■ **Task prompt**
Copy out the records below exactly, from their first line through the line containing "Contáctanos", including that line.
===============
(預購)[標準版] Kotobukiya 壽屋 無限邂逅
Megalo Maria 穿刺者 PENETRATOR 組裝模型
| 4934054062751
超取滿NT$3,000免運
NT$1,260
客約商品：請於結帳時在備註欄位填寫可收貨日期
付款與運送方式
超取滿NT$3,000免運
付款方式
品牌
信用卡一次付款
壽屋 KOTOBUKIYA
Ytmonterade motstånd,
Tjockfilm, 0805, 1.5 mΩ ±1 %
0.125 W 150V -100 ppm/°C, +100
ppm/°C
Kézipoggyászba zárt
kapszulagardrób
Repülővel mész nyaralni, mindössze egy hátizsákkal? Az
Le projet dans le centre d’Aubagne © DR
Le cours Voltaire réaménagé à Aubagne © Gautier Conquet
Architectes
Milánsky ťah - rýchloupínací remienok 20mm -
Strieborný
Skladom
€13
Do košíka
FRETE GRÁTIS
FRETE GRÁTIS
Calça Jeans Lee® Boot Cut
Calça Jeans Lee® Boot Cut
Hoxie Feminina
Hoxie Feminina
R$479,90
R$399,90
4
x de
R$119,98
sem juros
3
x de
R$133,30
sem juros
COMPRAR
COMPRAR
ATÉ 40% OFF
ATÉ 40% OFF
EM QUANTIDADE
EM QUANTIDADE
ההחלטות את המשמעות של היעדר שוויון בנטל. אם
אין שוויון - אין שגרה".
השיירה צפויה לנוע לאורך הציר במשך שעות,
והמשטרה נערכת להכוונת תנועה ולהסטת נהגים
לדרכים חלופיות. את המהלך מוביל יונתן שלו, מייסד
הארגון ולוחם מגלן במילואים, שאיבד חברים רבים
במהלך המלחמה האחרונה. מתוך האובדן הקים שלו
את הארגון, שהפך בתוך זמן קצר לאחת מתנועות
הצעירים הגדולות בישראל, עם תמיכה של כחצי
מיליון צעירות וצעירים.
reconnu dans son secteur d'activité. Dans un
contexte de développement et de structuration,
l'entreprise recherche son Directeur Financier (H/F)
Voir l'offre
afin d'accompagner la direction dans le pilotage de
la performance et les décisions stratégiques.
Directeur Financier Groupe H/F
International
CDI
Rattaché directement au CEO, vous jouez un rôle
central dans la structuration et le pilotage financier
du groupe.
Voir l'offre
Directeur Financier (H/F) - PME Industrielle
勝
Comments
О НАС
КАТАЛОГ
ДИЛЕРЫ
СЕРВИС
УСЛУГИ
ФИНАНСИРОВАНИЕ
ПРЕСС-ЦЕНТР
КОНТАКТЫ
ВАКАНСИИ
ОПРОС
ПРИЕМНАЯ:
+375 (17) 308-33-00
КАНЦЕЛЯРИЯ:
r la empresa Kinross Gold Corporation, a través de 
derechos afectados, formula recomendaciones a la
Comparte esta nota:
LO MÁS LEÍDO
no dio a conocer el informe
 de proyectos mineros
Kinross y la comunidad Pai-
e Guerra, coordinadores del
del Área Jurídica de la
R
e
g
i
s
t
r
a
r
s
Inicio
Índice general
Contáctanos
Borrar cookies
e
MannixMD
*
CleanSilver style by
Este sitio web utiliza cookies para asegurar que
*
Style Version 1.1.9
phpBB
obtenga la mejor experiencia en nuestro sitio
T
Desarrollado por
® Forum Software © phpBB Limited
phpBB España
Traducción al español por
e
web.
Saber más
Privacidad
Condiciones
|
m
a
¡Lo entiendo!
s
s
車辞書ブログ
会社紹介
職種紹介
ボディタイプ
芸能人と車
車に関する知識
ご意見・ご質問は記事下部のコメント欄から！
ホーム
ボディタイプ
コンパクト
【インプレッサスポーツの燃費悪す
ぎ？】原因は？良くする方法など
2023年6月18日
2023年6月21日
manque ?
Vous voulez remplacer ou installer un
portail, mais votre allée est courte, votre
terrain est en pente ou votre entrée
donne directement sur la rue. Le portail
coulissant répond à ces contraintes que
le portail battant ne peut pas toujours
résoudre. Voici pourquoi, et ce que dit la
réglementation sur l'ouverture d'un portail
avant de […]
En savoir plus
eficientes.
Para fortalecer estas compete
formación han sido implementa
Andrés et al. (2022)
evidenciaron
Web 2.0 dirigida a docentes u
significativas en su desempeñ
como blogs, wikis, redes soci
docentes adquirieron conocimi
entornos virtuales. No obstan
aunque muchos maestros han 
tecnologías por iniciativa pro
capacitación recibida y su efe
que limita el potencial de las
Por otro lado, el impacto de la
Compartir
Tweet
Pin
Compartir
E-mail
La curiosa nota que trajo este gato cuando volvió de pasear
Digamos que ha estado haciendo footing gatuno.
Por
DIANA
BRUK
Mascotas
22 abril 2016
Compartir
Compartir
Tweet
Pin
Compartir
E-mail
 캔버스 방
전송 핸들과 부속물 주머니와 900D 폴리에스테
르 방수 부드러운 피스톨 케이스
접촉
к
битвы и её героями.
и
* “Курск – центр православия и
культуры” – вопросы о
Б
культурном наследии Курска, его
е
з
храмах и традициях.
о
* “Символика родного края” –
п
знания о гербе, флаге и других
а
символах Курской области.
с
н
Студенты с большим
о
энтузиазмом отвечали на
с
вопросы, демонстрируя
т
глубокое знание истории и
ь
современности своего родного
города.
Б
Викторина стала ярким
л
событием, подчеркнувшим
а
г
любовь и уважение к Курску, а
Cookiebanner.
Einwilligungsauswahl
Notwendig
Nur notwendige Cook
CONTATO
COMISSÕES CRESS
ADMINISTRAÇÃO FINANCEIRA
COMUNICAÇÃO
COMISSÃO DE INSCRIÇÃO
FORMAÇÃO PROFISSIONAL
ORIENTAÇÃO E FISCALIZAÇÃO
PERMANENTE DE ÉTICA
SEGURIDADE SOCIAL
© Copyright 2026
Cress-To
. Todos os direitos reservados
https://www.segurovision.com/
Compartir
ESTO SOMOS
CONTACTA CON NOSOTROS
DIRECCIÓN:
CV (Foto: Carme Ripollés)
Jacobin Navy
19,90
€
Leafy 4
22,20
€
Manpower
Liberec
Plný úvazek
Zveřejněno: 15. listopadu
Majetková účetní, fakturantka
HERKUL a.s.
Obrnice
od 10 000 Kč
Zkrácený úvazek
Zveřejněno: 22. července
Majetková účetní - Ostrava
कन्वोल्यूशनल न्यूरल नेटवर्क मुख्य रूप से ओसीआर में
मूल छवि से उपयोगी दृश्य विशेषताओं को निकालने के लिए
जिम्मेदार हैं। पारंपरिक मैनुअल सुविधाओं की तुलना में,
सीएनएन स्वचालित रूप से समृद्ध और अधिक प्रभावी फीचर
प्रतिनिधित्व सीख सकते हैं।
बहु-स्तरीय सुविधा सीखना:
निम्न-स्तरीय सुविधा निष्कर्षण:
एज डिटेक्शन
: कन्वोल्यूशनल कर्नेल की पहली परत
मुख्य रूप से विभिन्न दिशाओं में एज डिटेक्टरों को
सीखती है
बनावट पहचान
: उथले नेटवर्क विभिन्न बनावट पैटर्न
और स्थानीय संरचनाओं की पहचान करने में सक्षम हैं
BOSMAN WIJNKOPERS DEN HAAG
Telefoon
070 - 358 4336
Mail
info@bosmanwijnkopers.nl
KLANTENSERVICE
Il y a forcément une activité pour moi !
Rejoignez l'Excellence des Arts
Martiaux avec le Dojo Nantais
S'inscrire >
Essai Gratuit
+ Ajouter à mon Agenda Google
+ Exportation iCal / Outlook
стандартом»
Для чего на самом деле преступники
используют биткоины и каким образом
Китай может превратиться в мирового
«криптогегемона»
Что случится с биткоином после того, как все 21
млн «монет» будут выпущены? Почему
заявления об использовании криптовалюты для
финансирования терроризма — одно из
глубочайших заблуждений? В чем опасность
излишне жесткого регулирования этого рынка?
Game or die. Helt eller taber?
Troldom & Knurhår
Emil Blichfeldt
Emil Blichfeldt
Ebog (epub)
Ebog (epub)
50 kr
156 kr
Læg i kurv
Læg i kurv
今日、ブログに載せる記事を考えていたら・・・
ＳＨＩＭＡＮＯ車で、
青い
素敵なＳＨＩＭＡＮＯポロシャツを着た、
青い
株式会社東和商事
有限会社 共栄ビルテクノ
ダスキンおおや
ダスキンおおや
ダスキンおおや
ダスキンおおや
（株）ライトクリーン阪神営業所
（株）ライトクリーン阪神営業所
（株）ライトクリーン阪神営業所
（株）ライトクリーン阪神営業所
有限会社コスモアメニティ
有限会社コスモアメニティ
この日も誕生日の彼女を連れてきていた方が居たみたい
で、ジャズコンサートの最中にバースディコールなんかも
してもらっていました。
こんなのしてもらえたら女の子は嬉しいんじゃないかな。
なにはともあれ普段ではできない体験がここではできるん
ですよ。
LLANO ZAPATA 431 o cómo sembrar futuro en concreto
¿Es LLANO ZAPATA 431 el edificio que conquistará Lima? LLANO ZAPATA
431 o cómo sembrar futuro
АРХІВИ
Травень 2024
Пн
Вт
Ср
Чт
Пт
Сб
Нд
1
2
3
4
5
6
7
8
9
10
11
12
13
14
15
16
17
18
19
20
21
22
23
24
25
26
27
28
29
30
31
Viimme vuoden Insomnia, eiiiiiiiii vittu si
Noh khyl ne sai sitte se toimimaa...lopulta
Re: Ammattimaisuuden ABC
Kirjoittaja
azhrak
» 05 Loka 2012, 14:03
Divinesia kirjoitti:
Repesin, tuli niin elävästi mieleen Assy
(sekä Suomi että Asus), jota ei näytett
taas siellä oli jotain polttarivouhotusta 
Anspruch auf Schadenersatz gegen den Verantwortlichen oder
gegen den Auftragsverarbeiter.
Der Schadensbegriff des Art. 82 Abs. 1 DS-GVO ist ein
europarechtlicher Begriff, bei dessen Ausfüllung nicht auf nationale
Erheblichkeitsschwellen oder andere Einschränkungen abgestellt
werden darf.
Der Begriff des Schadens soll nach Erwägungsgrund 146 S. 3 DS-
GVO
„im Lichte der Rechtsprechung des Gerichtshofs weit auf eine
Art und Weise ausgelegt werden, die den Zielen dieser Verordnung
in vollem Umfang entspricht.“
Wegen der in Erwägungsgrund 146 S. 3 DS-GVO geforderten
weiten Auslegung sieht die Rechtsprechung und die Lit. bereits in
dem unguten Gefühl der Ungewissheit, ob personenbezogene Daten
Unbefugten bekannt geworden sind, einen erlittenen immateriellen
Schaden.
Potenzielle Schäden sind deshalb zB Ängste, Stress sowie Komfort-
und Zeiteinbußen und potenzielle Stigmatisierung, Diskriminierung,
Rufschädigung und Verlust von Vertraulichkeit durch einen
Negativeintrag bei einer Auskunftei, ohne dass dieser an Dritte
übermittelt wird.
===============
■ **Exercise output**
(預購)[標準版] Kotobukiya 壽屋 無限邂逅
Megalo Maria 穿刺者 PENETRATOR 組裝模型
| 4934054062751
超取滿NT$3,000免運
NT$1,260
客約商品：請於結帳時在備註欄位填寫可收貨日期
付款與運送方式
超取滿NT$3,000免運
付款方式
品牌
信用卡一次付款
壽屋 KOTOBUKIYA
Ytmonterade motstånd,
Tjockfilm, 0805, 1.5 mΩ ±1 %
0.125 W 150V -100 ppm/°C, +100
ppm/°C
Kézipoggyászba zárt
kapszulagardrób
Repülővel mész nyaralni, mindössze egy hátizsákkal? Az
Le projet dans le centre d’Aubagne © DR
Le cours Voltaire réaménagé à Aubagne © Gautier Conquet
Architectes
Milánsky ťah - rýchloupínací remienok 20mm -
Strieborný
Skladom
€13
Do košíka
FRETE GRÁTIS
FRETE GRÁTIS
Calça Jeans Lee® Boot Cut
Calça Jeans Lee® Boot Cut
Hoxie Feminina
Hoxie Feminina
R$479,90
R$399,90
4
x de
R$119,98
sem juros
3
x de
R$133,30
sem juros
COMPRAR
COMPRAR
ATÉ 40% OFF
ATÉ 40% OFF
EM QUANTIDADE
EM QUANTIDADE
ההחלטות את המשמעות של היעדר שוויון בנטל. אם
אין שוויון - אין שגרה".
השיירה צפויה לנוע לאורך הציר במשך שעות,
והמשטרה נערכת להכוונת תנועה ולהסטת נהגים
לדרכים חלופיות. את המהלך מוביל יונתן שלו, מייסד
הארגון ולוחם מגלן במילואים, שאיבד חברים רבים
במהלך המלחמה האחרונה. מתוך האובדן הקים שלו
את הארגון, שהפך בתוך זמן קצר לאחת מתנועות
הצעירים הגדולות בישראל, עם תמיכה של כחצי
מיליון צעירות וצעירים.
reconnu dans son secteur d'activité. Dans un
contexte de développement et de structuration,
l'entreprise recherche son Directeur Financier (H/F)
Voir l'offre
afin d'accompagner la direction dans le pilotage de
la performance et les décisions stratégiques.
Directeur Financier Groupe H/F
International
CDI
Rattaché directement au CEO, vous jouez un rôle
central dans la structuration et le pilotage financier
du groupe.
Voir l'offre
Directeur Financier (H/F) - PME Industrielle
勝
Comments
О НАС
КАТАЛОГ
ДИЛЕРЫ
СЕРВИС
УСЛУГИ
ФИНАНСИРОВАНИЕ
ПРЕСС-ЦЕНТР
КОНТАКТЫ
ВАКАНСИИ
ОПРОС
ПРИЕМНАЯ:
+375 (17) 308-33-00
КАНЦЕЛЯРИЯ:
r la empresa Kinross Gold Corporation, a través de 
derechos afectados, formula recomendaciones a la
Comparte esta nota:
LO MÁS LEÍDO
no dio a conocer el informe
 de proyectos mineros
Kinross y la comunidad Pai-
e Guerra, coordinadores del
del Área Jurídica de la
R
e
g
i
s
t
r
a
r
s
Inicio
Índice general
Contáctanos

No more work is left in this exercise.